Students at this level simply don't yet (at least generally) have the experience nor a good understanding of the space to understand what are more significant problems to go tackle. From what I've seen you usually start that journey as a masters/PhD student.
Jp uni students typically write a thesis in the fourth/final year (is it called senior in the US?). This project is for the third year (junior in the US?). Probably there is also a difference between a (e.g. mechanical) engineering and a CS department. A typical CS conference paper does not need 1.5 year from initiation to publication, while I understand a mech work will need a lot more time. I moved from B.Eng to CS. With a proper guidance that lets a student focus on a particular subject (a research theme is given by the advisor), they do incredible work, although they may not have a broader view of the research field yet.
> These students are obviously smarter than the average student,
And yes these national university students are the top brains of the country. BTW, I am very sad that typical Japanese corporate organization basically rejects them as they are too smart and do not fit in their age-based structure. The author is in Microsoft anyways.
Perhaps at some point one would expect students to invent something new, but it's generally after the OS/arch classes where you do things like implement toy OSes or toy CPUs. :P
I'm glad we can do whatever we find fun or interesting or because we want to learn it, rather than being told by someone like you that we're not allowed.
> I would expect more of them, like inventing new OS concepts
We're talking about undergraduates, not researchers.

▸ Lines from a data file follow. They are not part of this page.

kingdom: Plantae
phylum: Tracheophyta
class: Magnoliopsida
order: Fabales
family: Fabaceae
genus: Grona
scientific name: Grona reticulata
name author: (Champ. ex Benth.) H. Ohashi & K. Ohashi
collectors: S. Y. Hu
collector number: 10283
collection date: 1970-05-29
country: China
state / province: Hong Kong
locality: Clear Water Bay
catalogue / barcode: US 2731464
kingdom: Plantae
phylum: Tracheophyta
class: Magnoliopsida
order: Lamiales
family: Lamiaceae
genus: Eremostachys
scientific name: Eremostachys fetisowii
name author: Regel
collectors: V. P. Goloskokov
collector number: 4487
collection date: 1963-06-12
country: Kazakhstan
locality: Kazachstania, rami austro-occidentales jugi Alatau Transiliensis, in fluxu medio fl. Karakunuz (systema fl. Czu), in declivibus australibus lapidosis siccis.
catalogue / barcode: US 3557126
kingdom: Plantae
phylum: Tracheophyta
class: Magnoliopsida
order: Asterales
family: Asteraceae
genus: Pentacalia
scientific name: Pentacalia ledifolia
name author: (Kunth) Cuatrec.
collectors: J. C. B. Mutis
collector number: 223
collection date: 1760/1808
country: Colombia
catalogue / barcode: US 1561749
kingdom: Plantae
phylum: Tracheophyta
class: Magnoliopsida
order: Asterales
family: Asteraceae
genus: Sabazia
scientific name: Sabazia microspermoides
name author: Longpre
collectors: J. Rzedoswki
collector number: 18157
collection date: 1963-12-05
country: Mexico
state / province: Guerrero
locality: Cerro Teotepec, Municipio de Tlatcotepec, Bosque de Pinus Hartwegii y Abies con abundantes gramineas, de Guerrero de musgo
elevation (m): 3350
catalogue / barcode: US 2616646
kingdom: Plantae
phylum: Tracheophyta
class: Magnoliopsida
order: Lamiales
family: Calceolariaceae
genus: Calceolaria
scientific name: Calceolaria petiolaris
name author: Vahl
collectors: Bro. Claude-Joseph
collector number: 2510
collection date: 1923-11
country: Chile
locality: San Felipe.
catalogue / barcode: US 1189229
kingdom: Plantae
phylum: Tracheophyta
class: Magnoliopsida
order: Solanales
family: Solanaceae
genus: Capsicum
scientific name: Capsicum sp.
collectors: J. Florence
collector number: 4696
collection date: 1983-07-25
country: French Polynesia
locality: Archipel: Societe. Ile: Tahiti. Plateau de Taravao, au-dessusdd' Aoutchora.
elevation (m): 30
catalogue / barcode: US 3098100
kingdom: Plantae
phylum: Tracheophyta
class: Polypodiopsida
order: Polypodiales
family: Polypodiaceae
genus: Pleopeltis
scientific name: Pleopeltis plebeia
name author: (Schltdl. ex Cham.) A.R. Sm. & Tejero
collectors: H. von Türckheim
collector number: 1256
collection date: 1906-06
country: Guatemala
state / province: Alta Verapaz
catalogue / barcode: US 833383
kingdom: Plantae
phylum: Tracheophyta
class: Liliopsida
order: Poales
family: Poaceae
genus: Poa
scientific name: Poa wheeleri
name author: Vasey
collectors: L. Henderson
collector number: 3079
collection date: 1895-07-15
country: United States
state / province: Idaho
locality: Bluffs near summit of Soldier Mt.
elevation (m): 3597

I hope that the code in the commons can continue to become more modular to the point that is is practical to try out some fresh ideas with like a library OS / exokernel that provides all non-novel bits without constraining the design space.
That is one of the ideas at the very heart of hacker culture—doing things just because you can.
If you had a say you might point to Multics and shutdown the Unix project altogether, fortunately, you did not.
The Elements of Computing Systems: Building a Modern Computer from First Principles https://www.amazon.com/dp/0262640686/ref=cm_sw_r_cp_api_i_yH...
I saw there’s a highly rated Coursera version too (I prefer books to videos so I haven’t looked at it)
The paradox of any performance that seems effortless, is that tons of effort invariably went into producing that effect. Good going mate!
I would prefer if tool chain works on linux ?
The situation is slowly improving and there are various university research groups and corporations that have released larger amounts of open source code that one can use as a starting point:
- https://github.com/openhwgroup/cva6 (mostly done by ETHZ people initially, also see https://github.com/pulp-platform/pulpino)
- https://github.com/chipsalliance/Cores-SweRV-EL2 (one of several high quality open-source RISC-V cores by Western Digital)
- https://github.com/chipsalliance/rocket-chip (UCB by initial creators of RISC-V)
- https://github.com/electronicvisions/nux (POWER based embedded processor, that we have used in several neuromorphic chip tapeouts (silicon proven))
On the tooling side one great thing that happened is that the verilator open source simulator has gained a lot of traction.
On the hardware synthesis side some exciting developments are also happening, mostly driven by the desire of companies like Google to be vendor independent for their Deep learning accelerator designs and through funding by DARPA.
I see "cofee" written a bunch across the site is that some alternate spelling or just a typo?